If you’ve ever had that pull-your-hair-out experience of applying for jobs and being rejected over and over, then it will only be worse in Australia. The main issue is that the visa requirements stipulate that you can only work for 6 months for the same employer.
This isn’t a problem if you only want to do a bit of hospitality work here and there, but if you’re a bit older and have some decent professional experience, it’s incredibly frustrating. All the better-paid jobs that could utilise your skills are reluctant to take you on when they know they’ll have to go through the recruitment process again before too long.
Your best bet is to keep an open mind. SEEK is the best website for searching for specific jobs, but you should broaden the net by signing up with a number of recruitment agencies with admin and office support roles.

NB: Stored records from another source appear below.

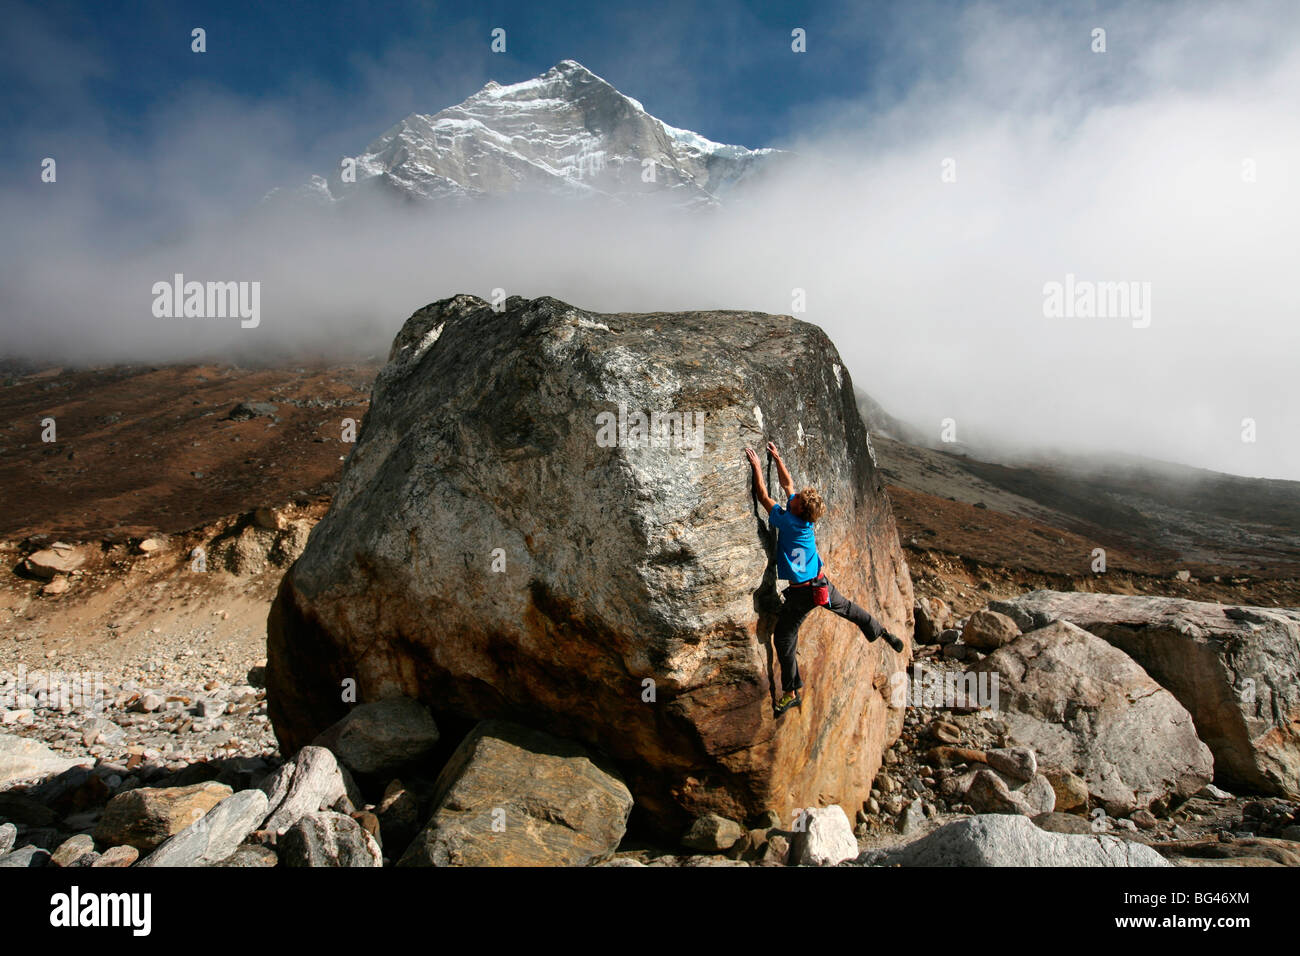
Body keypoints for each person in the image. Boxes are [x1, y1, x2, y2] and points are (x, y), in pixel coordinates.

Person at [745, 441, 905, 718]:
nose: (791, 497)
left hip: (803, 594)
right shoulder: (803, 520)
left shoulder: (789, 523)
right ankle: (880, 632)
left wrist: (758, 466)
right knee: (849, 609)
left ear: (797, 511)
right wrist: (778, 459)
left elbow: (762, 494)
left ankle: (790, 693)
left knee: (784, 638)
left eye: (794, 501)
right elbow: (788, 485)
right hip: (821, 583)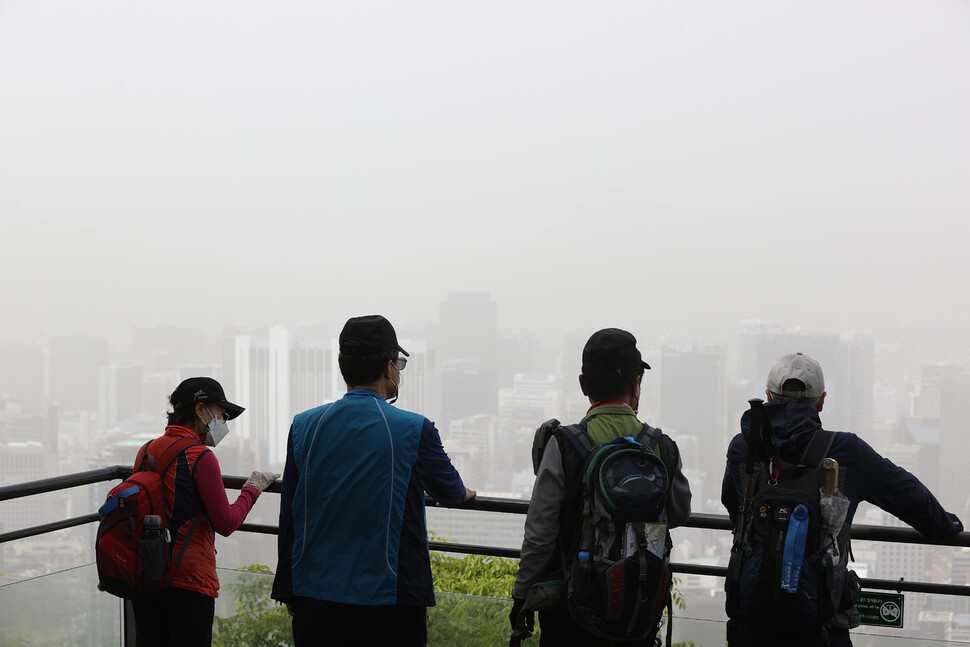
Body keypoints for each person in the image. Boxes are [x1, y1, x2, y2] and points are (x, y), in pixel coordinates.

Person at [721, 352, 964, 647]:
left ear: (768, 397)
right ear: (821, 402)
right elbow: (907, 495)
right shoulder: (846, 451)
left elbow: (734, 506)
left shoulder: (742, 448)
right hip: (820, 623)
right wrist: (947, 526)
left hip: (751, 620)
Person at [272, 314, 476, 647]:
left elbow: (290, 513)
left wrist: (288, 587)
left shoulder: (304, 426)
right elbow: (449, 491)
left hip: (315, 595)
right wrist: (465, 492)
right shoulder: (414, 429)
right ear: (388, 367)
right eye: (399, 363)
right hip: (390, 599)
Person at [511, 328, 692, 646]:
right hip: (638, 611)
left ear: (583, 384)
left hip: (572, 614)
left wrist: (521, 595)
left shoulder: (564, 445)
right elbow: (678, 513)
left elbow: (539, 534)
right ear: (637, 382)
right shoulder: (661, 446)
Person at [130, 376, 278, 647]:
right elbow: (226, 522)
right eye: (221, 414)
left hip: (148, 576)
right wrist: (253, 487)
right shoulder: (200, 457)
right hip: (189, 584)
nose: (223, 423)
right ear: (200, 410)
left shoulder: (146, 451)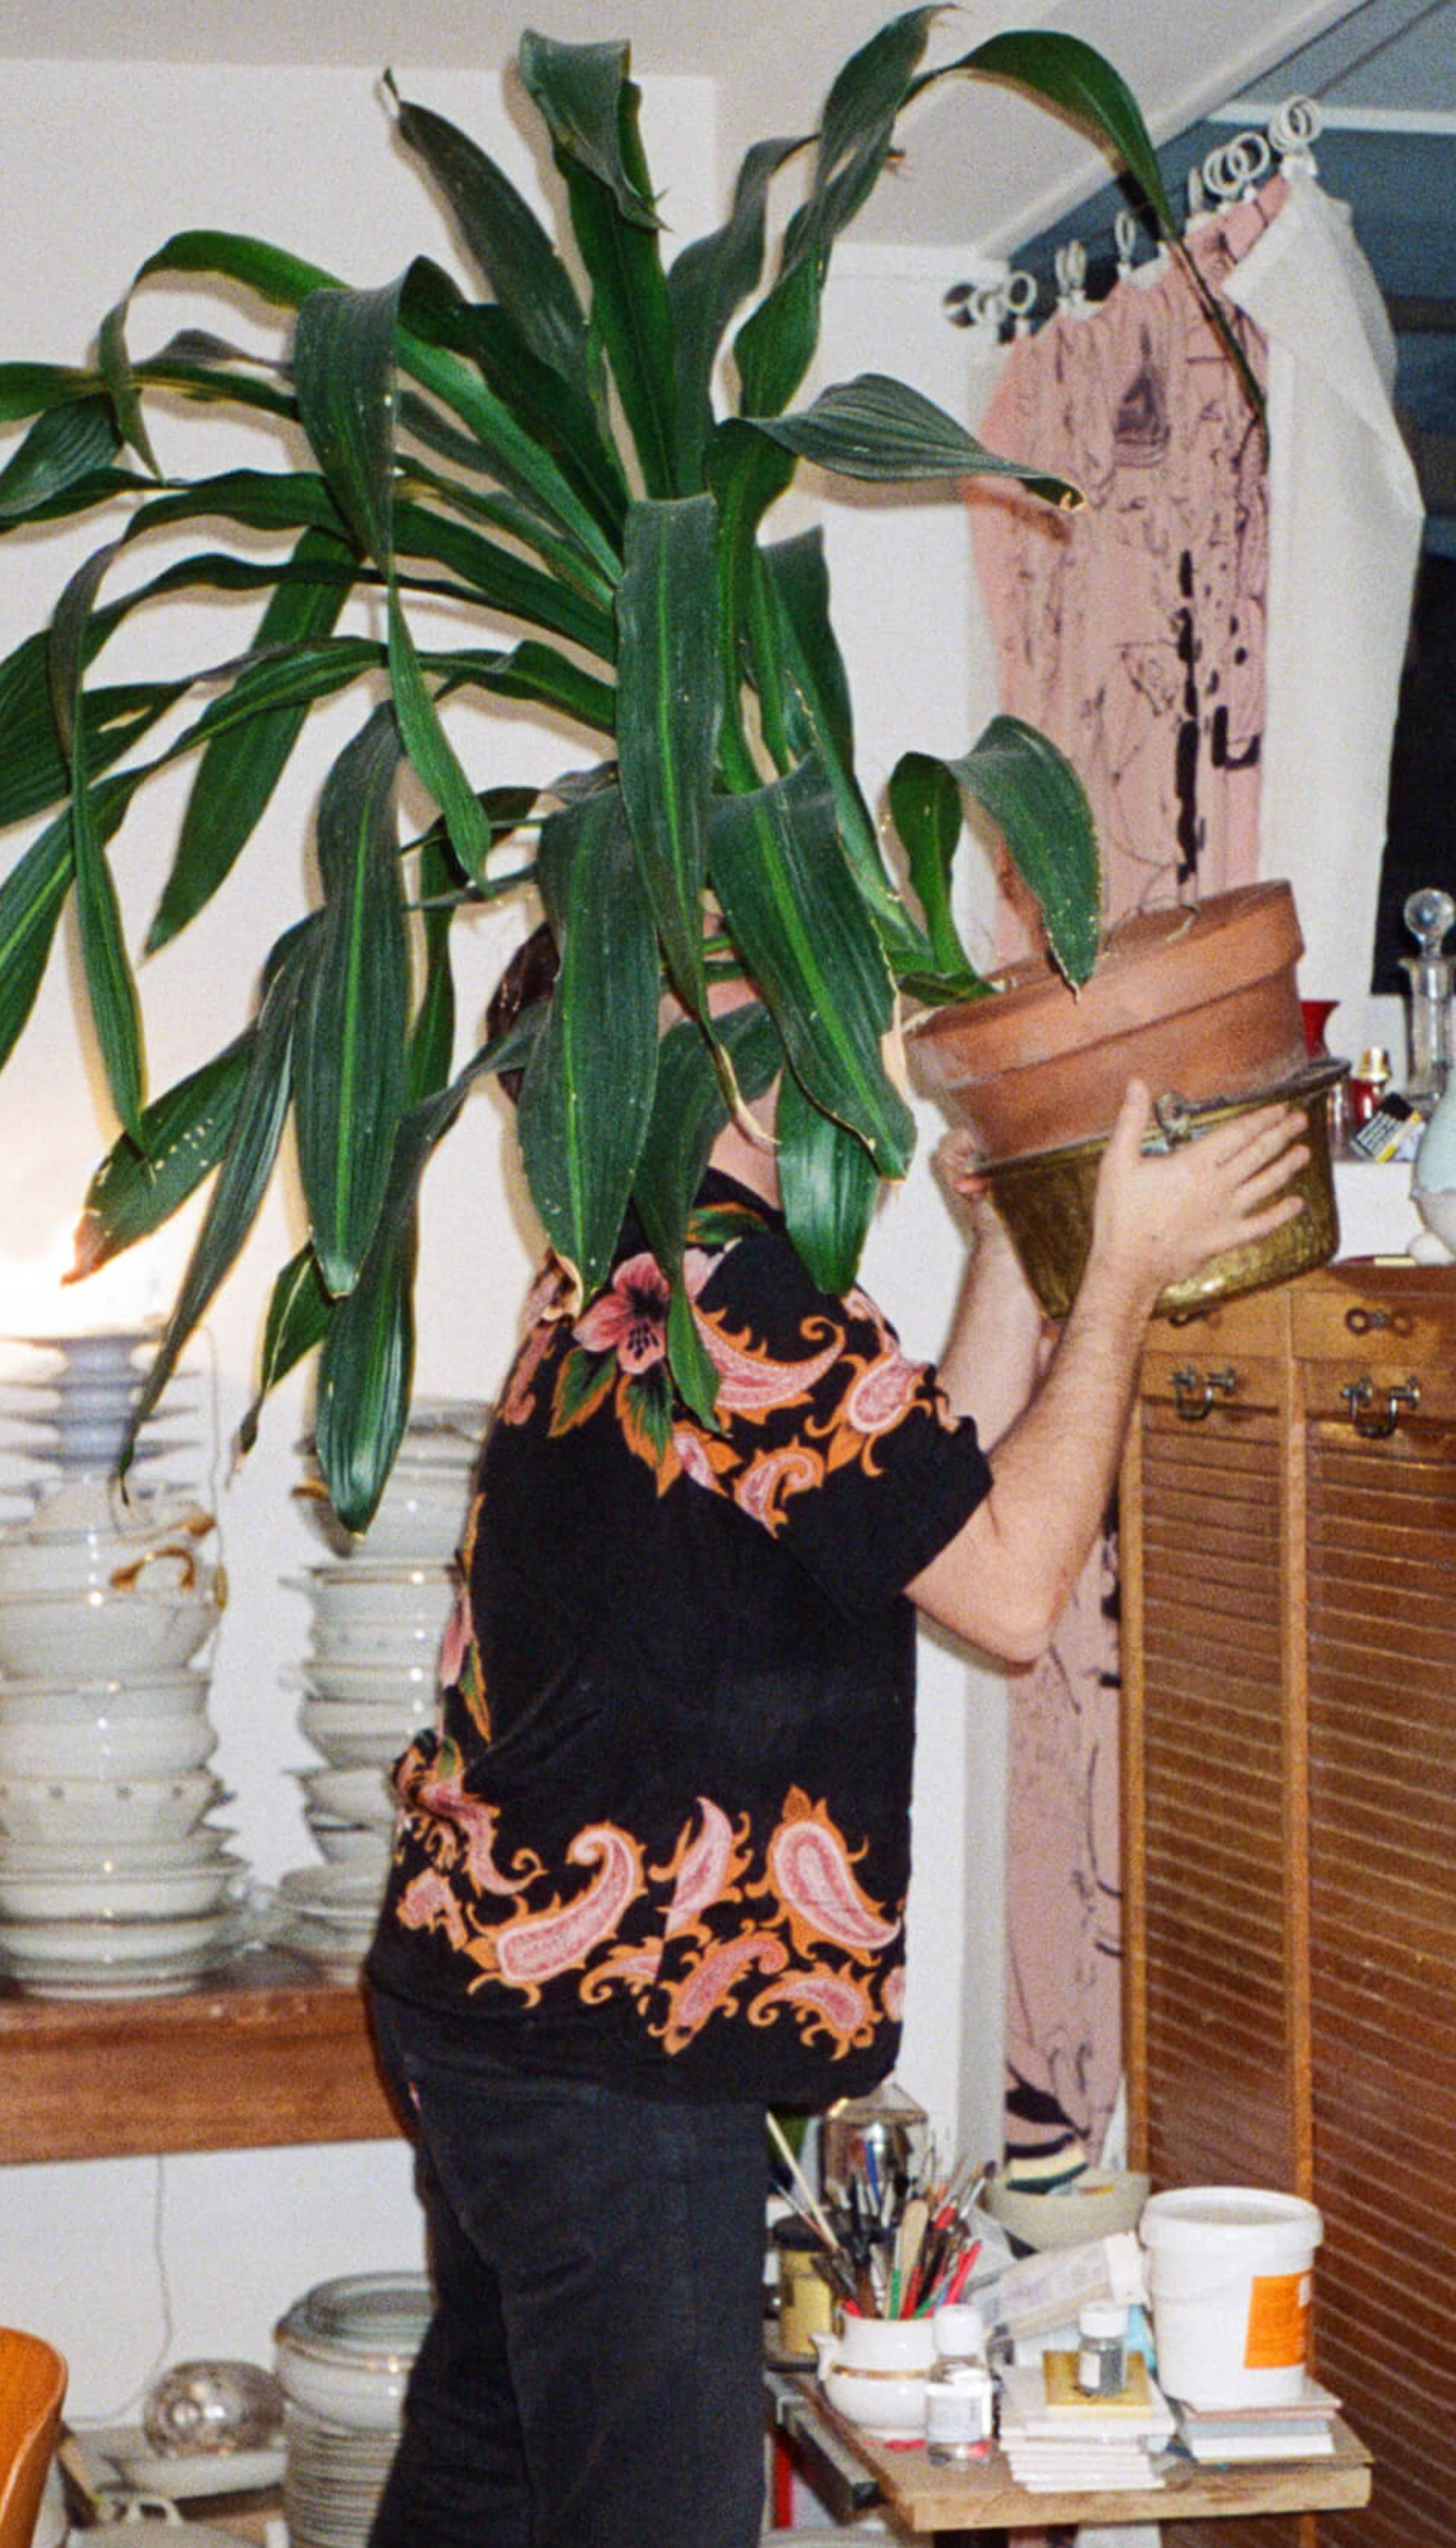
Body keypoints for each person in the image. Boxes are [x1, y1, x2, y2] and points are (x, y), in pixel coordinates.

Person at [362, 943, 1307, 2548]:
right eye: (707, 984)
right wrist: (1129, 1276)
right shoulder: (734, 1290)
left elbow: (916, 1505)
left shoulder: (651, 1266)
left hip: (494, 2012)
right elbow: (1009, 1592)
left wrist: (1017, 1237)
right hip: (620, 2058)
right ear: (640, 1066)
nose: (767, 991)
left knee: (490, 2487)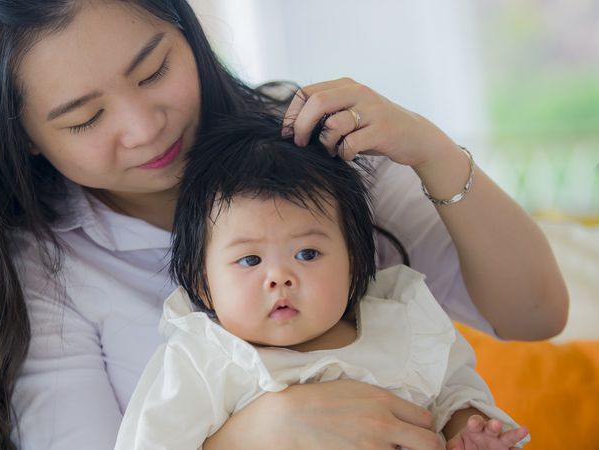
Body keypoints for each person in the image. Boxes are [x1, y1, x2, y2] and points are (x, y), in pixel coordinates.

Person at [0, 1, 568, 449]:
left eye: (153, 71)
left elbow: (536, 314)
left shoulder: (306, 144)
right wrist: (252, 438)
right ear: (23, 137)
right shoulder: (44, 271)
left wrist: (433, 151)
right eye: (85, 119)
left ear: (188, 31)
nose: (145, 128)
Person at [115, 112, 530, 450]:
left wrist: (468, 430)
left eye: (307, 254)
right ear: (201, 283)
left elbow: (457, 394)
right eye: (249, 259)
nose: (279, 277)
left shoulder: (403, 322)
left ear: (354, 260)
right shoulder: (206, 361)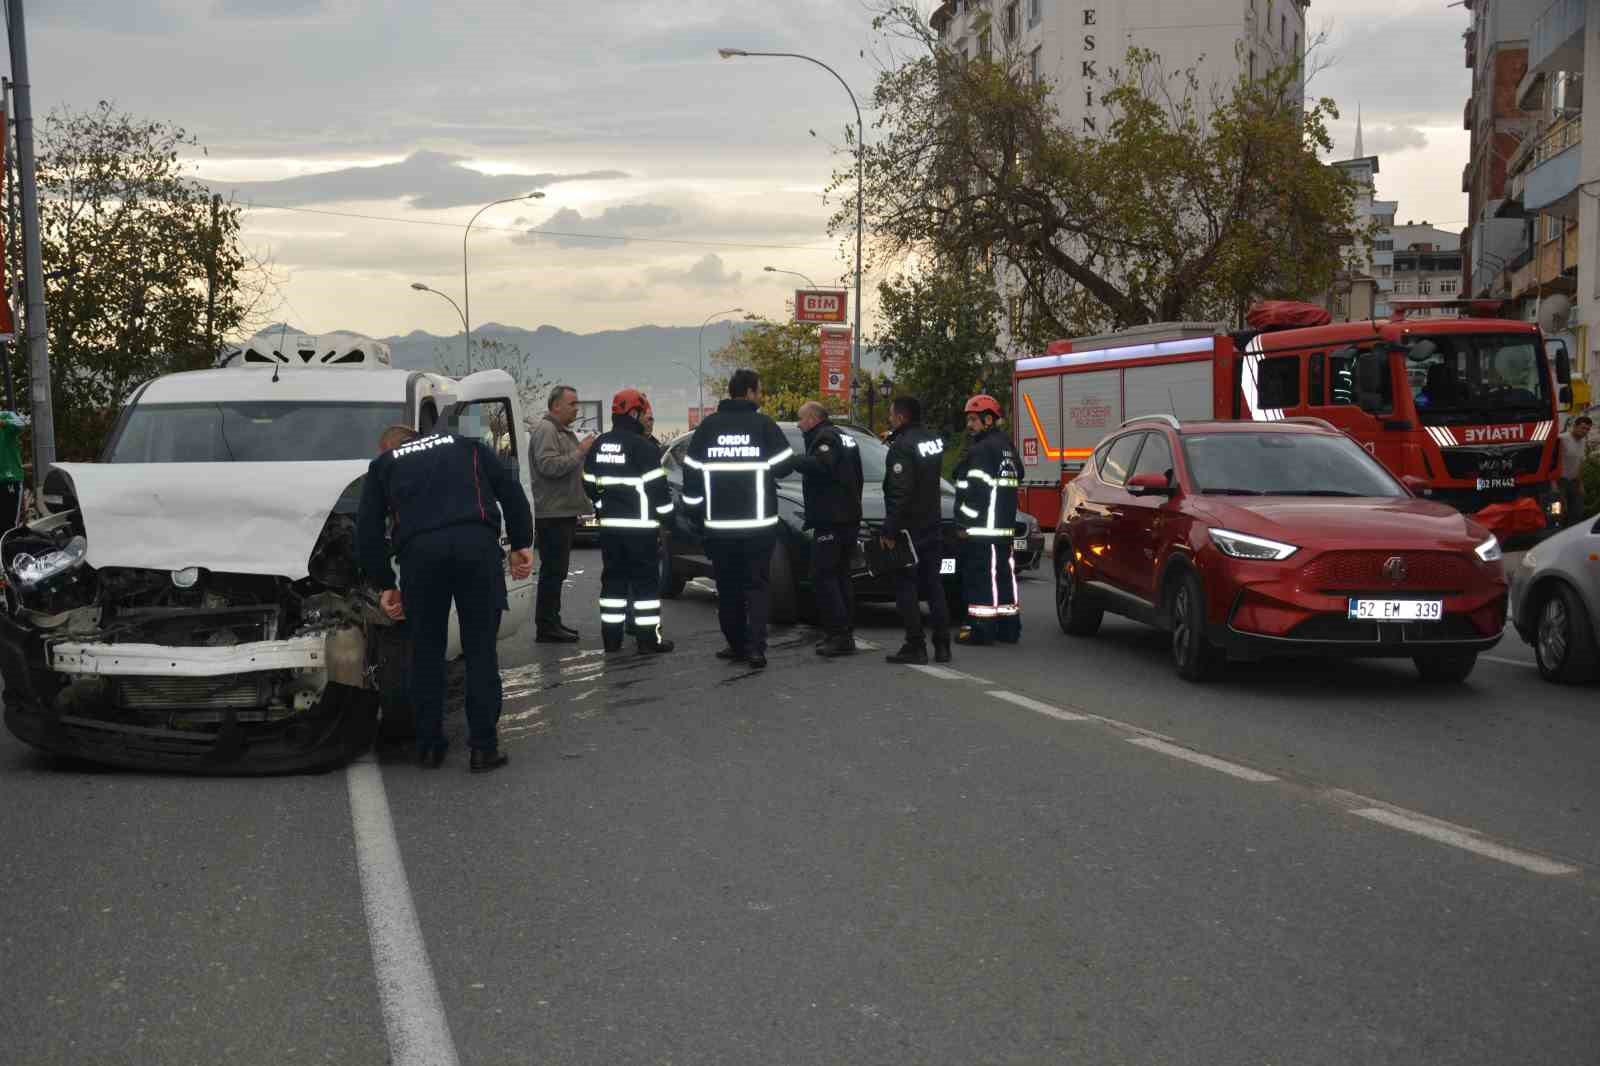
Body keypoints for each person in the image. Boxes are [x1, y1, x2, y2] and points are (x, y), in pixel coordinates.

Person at [357, 424, 534, 773]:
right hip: (476, 548)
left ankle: (429, 747)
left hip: (420, 558)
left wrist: (385, 584)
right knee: (480, 650)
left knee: (426, 652)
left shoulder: (384, 464)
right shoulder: (466, 445)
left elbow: (368, 531)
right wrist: (520, 544)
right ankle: (483, 748)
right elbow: (510, 490)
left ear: (387, 446)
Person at [682, 368, 795, 669]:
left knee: (728, 588)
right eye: (758, 391)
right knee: (756, 587)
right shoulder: (763, 425)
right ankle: (756, 649)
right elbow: (784, 466)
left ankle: (736, 645)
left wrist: (695, 514)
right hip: (758, 527)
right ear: (748, 393)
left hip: (719, 528)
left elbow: (691, 475)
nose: (760, 396)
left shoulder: (708, 428)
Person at [583, 389, 675, 654]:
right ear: (634, 413)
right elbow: (658, 490)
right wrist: (667, 518)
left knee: (612, 583)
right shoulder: (643, 447)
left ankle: (611, 641)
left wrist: (602, 507)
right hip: (641, 530)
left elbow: (588, 483)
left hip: (611, 529)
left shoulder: (600, 444)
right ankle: (648, 641)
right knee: (645, 585)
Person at [881, 395, 951, 665]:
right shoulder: (932, 440)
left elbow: (901, 491)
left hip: (909, 529)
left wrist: (889, 530)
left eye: (891, 415)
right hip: (932, 522)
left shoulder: (902, 446)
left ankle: (915, 644)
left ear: (901, 417)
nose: (889, 419)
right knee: (934, 585)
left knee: (906, 587)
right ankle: (943, 645)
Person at [791, 401, 864, 657]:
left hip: (831, 519)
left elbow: (822, 465)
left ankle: (838, 634)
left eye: (801, 419)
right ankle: (845, 634)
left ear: (813, 418)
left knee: (823, 576)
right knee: (841, 576)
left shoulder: (826, 438)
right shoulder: (845, 436)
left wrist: (794, 461)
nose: (799, 425)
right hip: (848, 517)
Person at [953, 394, 1023, 645]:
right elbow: (1019, 475)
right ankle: (1008, 628)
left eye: (973, 420)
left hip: (983, 529)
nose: (969, 425)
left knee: (982, 578)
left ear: (989, 420)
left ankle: (981, 629)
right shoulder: (1007, 448)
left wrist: (963, 523)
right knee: (1004, 577)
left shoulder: (981, 450)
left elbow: (976, 493)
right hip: (1004, 527)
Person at [528, 385, 595, 643]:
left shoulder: (558, 430)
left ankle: (552, 621)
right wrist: (580, 451)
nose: (576, 408)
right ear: (556, 406)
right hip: (552, 513)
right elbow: (548, 465)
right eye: (572, 404)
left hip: (562, 511)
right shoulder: (547, 430)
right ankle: (546, 625)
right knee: (553, 571)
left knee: (557, 570)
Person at [1558, 415, 1592, 526]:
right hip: (1560, 481)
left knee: (1578, 511)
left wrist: (1580, 483)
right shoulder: (1562, 439)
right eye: (1583, 428)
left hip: (1574, 481)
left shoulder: (1583, 442)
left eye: (1587, 429)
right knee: (1559, 511)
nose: (1585, 431)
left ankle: (1572, 535)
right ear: (1575, 426)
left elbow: (1580, 463)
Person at [0, 409, 29, 529]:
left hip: (10, 480)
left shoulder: (6, 415)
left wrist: (3, 423)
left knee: (9, 528)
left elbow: (21, 425)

If you would rather do bar work, you will need to apply for an RSA (Responsible Service of Alcohol) Certificate. They cost around $150 and can be completed in a day.
Deciding what to take for a whole year overseas is a daunting prospect. Believe it or not, though, it’s very easy to get by with just a 60 kg backpack crammed to the brim.
It’s important to remember that whatever else you need, you can always buy when you arrive. The difficulty comes from being hit with the high cost of living, while paying rent or hostel fees and desperately trying to find work.
My advice would be to bring a couple of work outfits and one smart, versatile pair of shoes, so you’re all set for interviews. With time, you can gradually build up your wardrobe. Vinnies is a popular charity shop where you can pick up bargain second-hand clothes or other necessities such as bedding. You can also try a second-hand local exchange website like Buy and Sell or Sell Buy Swap Free for cheap or unwanted clothes and furniture.
If you’re looking to bring over all of your belongings, then you should investigate removal companies. Move Hub is a great option that can save you up to 70% on your shipping costs. Its website also provides some really useful background information, such as car hire, work permits and city guides, on an extensive list of popular destinations.